[Data extracted from a collection]
[BEGIN]
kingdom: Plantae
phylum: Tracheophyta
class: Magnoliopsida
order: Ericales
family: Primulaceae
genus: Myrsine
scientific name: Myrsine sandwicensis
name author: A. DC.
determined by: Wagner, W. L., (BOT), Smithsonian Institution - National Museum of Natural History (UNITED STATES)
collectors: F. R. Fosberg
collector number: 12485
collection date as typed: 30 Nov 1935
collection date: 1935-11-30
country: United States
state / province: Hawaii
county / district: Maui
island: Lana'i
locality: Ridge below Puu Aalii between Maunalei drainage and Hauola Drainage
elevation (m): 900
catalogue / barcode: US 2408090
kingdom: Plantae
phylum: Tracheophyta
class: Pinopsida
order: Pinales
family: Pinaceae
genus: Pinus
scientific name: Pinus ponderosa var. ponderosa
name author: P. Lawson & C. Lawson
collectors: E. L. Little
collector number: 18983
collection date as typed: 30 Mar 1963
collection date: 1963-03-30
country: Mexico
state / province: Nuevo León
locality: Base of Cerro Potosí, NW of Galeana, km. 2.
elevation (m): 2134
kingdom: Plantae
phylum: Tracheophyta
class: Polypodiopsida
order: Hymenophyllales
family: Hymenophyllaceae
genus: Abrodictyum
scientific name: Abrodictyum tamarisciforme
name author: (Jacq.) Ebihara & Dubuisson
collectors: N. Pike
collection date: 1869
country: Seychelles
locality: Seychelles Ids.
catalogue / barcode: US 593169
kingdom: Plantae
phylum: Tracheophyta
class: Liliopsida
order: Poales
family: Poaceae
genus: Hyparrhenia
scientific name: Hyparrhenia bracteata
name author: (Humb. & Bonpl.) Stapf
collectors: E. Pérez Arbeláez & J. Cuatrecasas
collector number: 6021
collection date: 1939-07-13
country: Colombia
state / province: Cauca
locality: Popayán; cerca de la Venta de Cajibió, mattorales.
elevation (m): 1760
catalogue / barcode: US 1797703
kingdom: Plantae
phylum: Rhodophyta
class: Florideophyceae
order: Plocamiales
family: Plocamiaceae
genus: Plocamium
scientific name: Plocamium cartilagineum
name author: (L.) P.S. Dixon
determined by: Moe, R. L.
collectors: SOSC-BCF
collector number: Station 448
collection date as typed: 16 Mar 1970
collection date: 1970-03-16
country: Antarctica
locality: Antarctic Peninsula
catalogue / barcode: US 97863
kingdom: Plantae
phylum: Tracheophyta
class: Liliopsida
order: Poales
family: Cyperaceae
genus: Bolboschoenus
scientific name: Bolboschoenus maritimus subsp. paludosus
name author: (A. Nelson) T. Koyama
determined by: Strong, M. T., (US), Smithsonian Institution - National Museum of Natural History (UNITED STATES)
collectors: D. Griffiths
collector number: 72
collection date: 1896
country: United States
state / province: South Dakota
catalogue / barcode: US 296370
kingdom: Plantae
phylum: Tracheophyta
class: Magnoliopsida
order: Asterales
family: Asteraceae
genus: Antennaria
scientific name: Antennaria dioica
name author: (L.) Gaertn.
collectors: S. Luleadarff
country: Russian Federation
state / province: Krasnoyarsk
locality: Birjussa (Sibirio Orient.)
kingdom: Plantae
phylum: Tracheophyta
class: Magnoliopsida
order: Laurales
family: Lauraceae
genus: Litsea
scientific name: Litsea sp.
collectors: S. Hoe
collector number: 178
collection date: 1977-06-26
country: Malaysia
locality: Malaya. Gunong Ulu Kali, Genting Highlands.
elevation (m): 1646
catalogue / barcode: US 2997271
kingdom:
[END]
#### TASK DETAILS:
Rewrite the listing with every "locality" changed to "site", leaving all else unchanged.

#### WRITTEN ANSWER:
kingdom: Plantae
phylum: Tracheophyta
class: Magnoliopsida
order: Ericales
family: Primulaceae
genus: Myrsine
scientific name: Myrsine sandwicensis
name author: A. DC.
determined by: Wagner, W. L., (BOT), Smithsonian Institution - National Museum of Natural History (UNITED STATES)
collectors: F. R. Fosberg
collector number: 12485
collection date as typed: 30 Nov 1935
collection date: 1935-11-30
country: United States
state / province: Hawaii
county / district: Maui
island: Lana'i
site: Ridge below Puu Aalii between Maunalei drainage and Hauola Drainage
elevation (m): 900
catalogue / barcode: US 2408090
kingdom: Plantae
phylum: Tracheophyta
class: Pinopsida
order: Pinales
family: Pinaceae
genus: Pinus
scientific name: Pinus ponderosa var. ponderosa
name author: P. Lawson & C. Lawson
collectors: E. L. Little
collector number: 18983
collection date as typed: 30 Mar 1963
collection date: 1963-03-30
country: Mexico
state / province: Nuevo León
site: Base of Cerro Potosí, NW of Galeana, km. 2.
elevation (m): 2134
kingdom: Plantae
phylum: Tracheophyta
class: Polypodiopsida
order: Hymenophyllales
family: Hymenophyllaceae
genus: Abrodictyum
scientific name: Abrodictyum tamarisciforme
name author: (Jacq.) Ebihara & Dubuisson
collectors: N. Pike
collection date: 1869
country: Seychelles
site: Seychelles Ids.
catalogue / barcode: US 593169
kingdom: Plantae
phylum: Tracheophyta
class: Liliopsida
order: Poales
family: Poaceae
genus: Hyparrhenia
scientific name: Hyparrhenia bracteata
name author: (Humb. & Bonpl.) Stapf
collectors: E. Pérez Arbeláez & J. Cuatrecasas
collector number: 6021
collection date: 1939-07-13
country: Colombia
state / province: Cauca
site: Popayán; cerca de la Venta de Cajibió, mattorales.
elevation (m): 1760
catalogue / barcode: US 1797703
kingdom: Plantae
phylum: Rhodophyta
class: Florideophyceae
order: Plocamiales
family: Plocamiaceae
genus: Plocamium
scientific name: Plocamium cartilagineum
name author: (L.) P.S. Dixon
determined by: Moe, R. L.
collectors: SOSC-BCF
collector number: Station 448
collection date as typed: 16 Mar 1970
collection date: 1970-03-16
country: Antarctica
site: Antarctic Peninsula
catalogue / barcode: US 97863
kingdom: Plantae
phylum: Tracheophyta
class: Liliopsida
order: Poales
family: Cyperaceae
genus: Bolboschoenus
scientific name: Bolboschoenus maritimus subsp. paludosus
name author: (A. Nelson) T. Koyama
determined by: Strong, M. T., (US), Smithsonian Institution - National Museum of Natural History (UNITED STATES)
collectors: D. Griffiths
collector number: 72
collection date: 1896
country: United States
state / province: South Dakota
catalogue / barcode: US 296370
kingdom: Plantae
phylum: Tracheophyta
class: Magnoliopsida
order: Asterales
family: Asteraceae
genus: Antennaria
scientific name: Antennaria dioica
name author: (L.) Gaertn.
collectors: S. Luleadarff
country: Russian Federation
state / province: Krasnoyarsk
site: Birjussa (Sibirio Orient.)
kingdom: Plantae
phylum: Tracheophyta
class: Magnoliopsida
order: Laurales
family: Lauraceae
genus: Litsea
scientific name: Litsea sp.
collectors: S. Hoe
collector number: 178
collection date: 1977-06-26
country: Malaysia
site: Malaya. Gunong Ulu Kali, Genting Highlands.
elevation (m): 1646
catalogue / barcode: US 2997271
kingdom:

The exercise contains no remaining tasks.